Matzo meal and apple pancakes
   3 eggs, separated
   1/2 c. matzo meal
   1/2 c. water or milk
   1 tsp. salt
   1/2 to 3/4 c. minced peeled apple
   Vegetable oil or butter for frying
   Cinnamon
   Beat the egg yolks until thick and pale in color. In a small bowl, combine the matzo meal with the water or milk and stir into the beaten yolks. Beat the egg whites with the salt until stiff. Fold into the yolk mixture. Gently stir in the apple. Heat 1/4 inch of oil or butter in a heavy skillet. Drop the batter by tablespoonfuls into the hot oil; flatten slightly with the back of the spoon. Fry the pancakes until golden, about 4 minutes; turn and cook for about 3 minutes on the second side. Don't crowd. Add more oil or butter to the skillet as needed. Drain the pancakes on paper towels and sprinkle with cinnamon. Serve with warmed honey, passed separately. Makes 14 to 18 pancakes.

Cheese latkes
   4 eggs
   1 Tbsp. sugar
   8 oz. farmer cheese, 1 cup
   3 Tbsp. butter, melted
   1/2 tsp. vanilla extract
   1 Tbsp. salt
   1/3 to 1/2 c. matzo meal
   Vegetable oil, butter, or margarine, for frying
   Cinnamon
   Beat the eggs and sugar for a few minutes, until pale and increased somewhat in volume. Beat in the farmer cheese. Add the butter, vanilla extract and salt. Slowly stir in enough matzo meal to make a batter that holds together.
   In a heavy skillet, heat 1/4-inch of oil (or butter or margarine.) Drop the batter by tablespoonfuls into the hot oil. Flatten slightly with the back of a spoon. Fry the pancakes until golden, abaout 4 minutes. Turn and cook for about 3 minutes on the second side. Don't crowd.Add more oil or butter to the skillet as needed.

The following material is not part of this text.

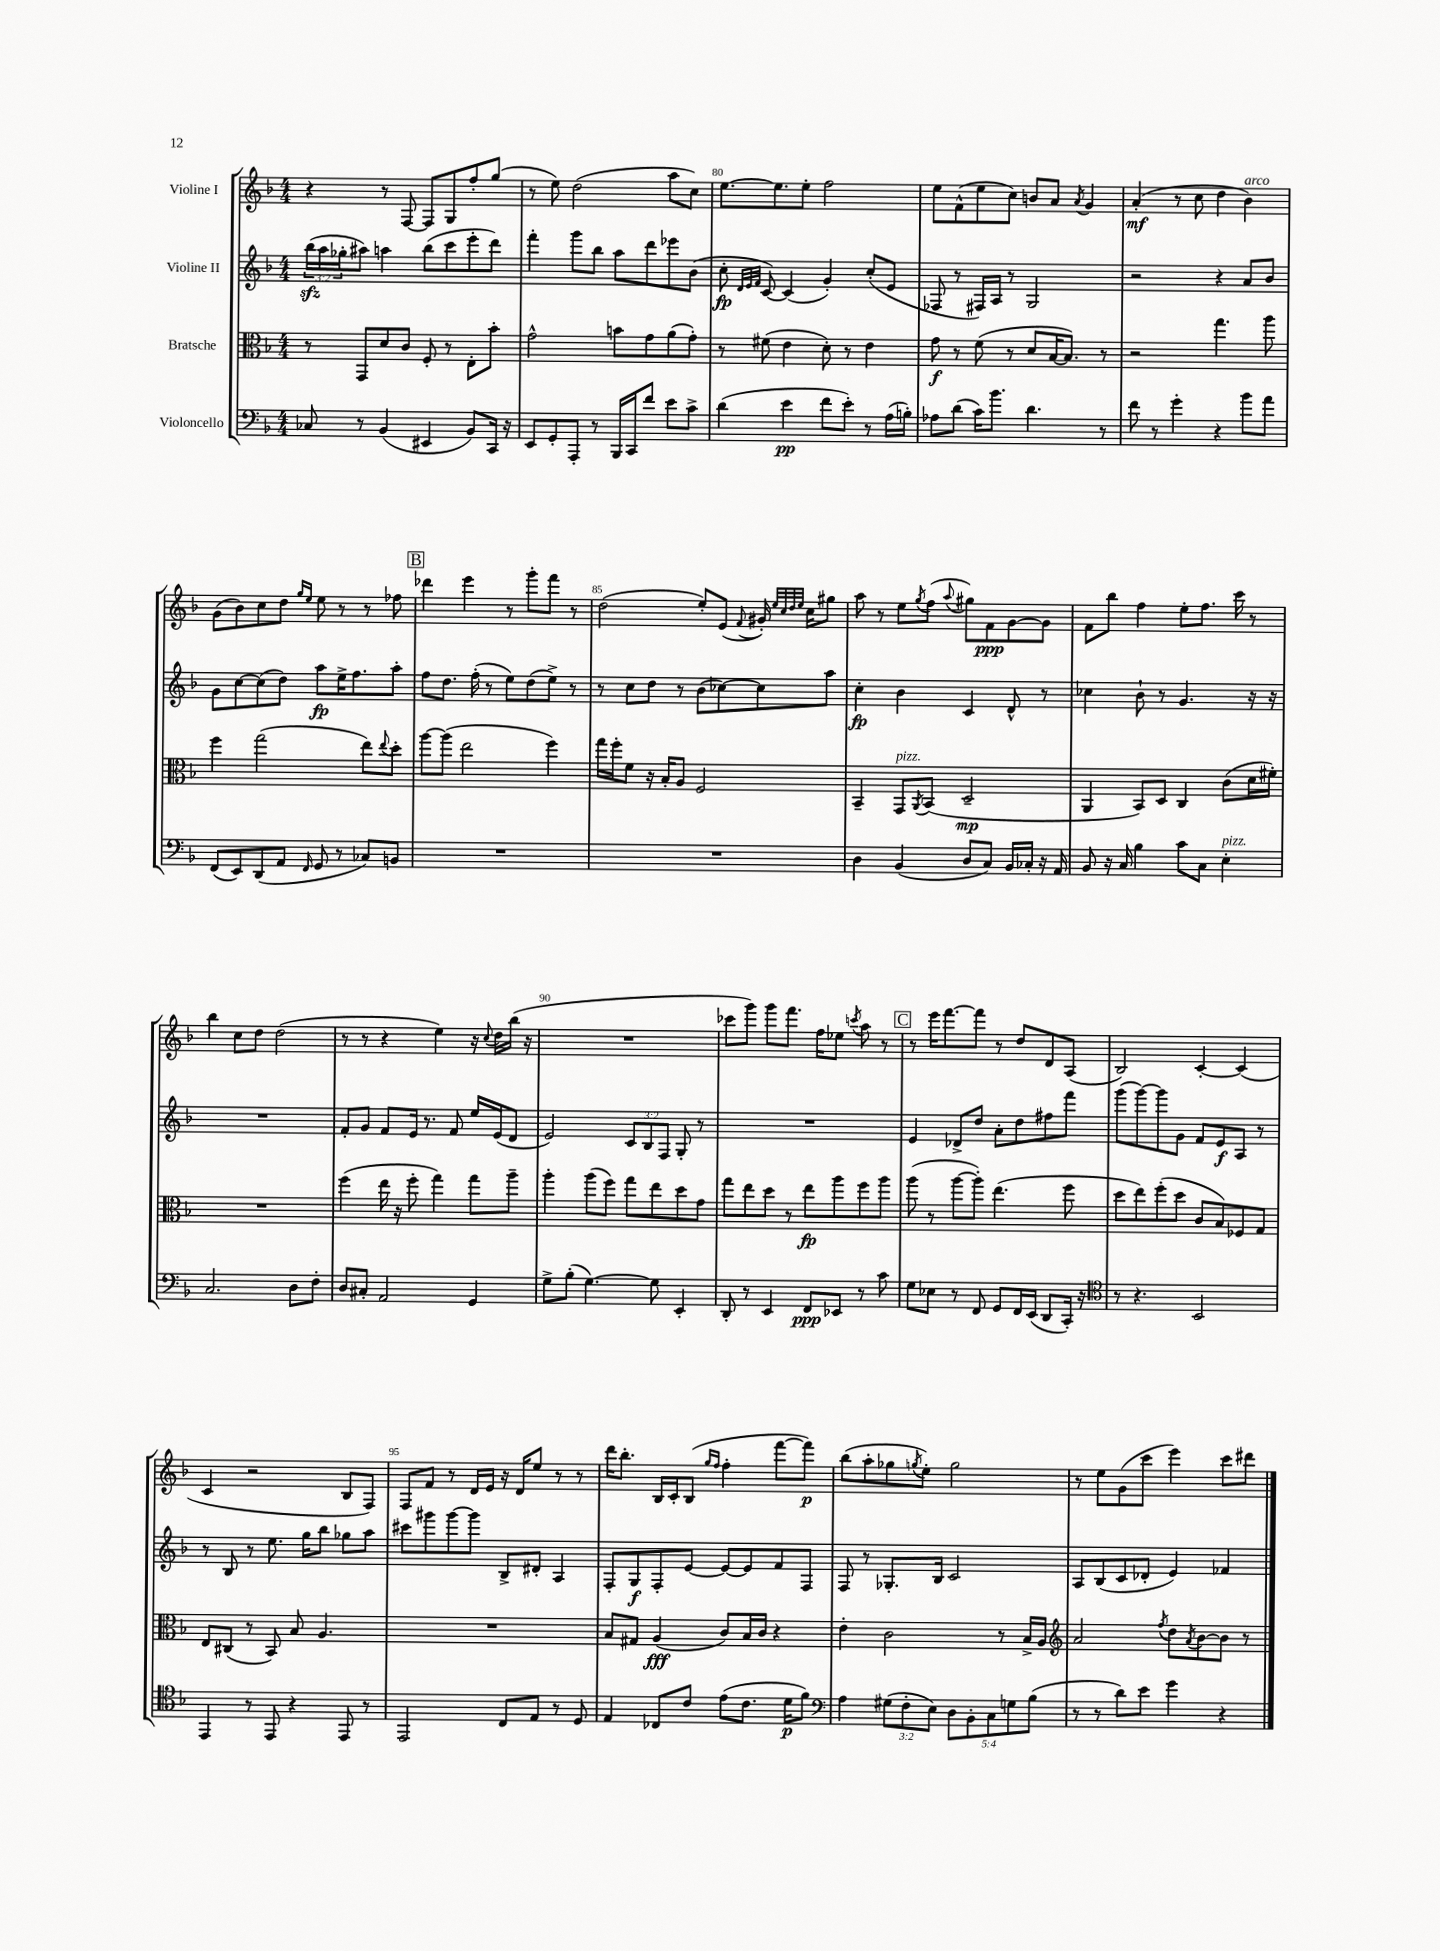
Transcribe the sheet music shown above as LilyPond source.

Drain the latkes on paper towels and serve sprinkled with cinnamon. Pass sour cream and/or jam separately. Makes 18 to 20 latkes.

Kneidlach (matzo balls)
   4 eggs
   1/2 c. water or seltzer
   6 Tbsp. melted schmaltz
   Salt
   Freshly ground black pepper
   1 c. matzo meal
   Beat the eggs until whites and yolks are blended. Stir in the water or seltzer. shmaltz and salt and pepper. Gradually stir in the matzo meal. Cover and refrigerate for at least 1 hour.
   Bring a large quantity of water to a boil. Form the matzo balls with moistened palms, using about 2 tablespoons for each ball. Drop into the boiling water and simmer, covered for about 30 minutes. Serve in chicken soup. Makes about 16 matzo balls.
   Variation: Before stirring in the matzo meal, add 2 teaspoons grated fresh ginger, a few gratings of nutmeg and 3 tablespoons minced parsley to the egg mixture.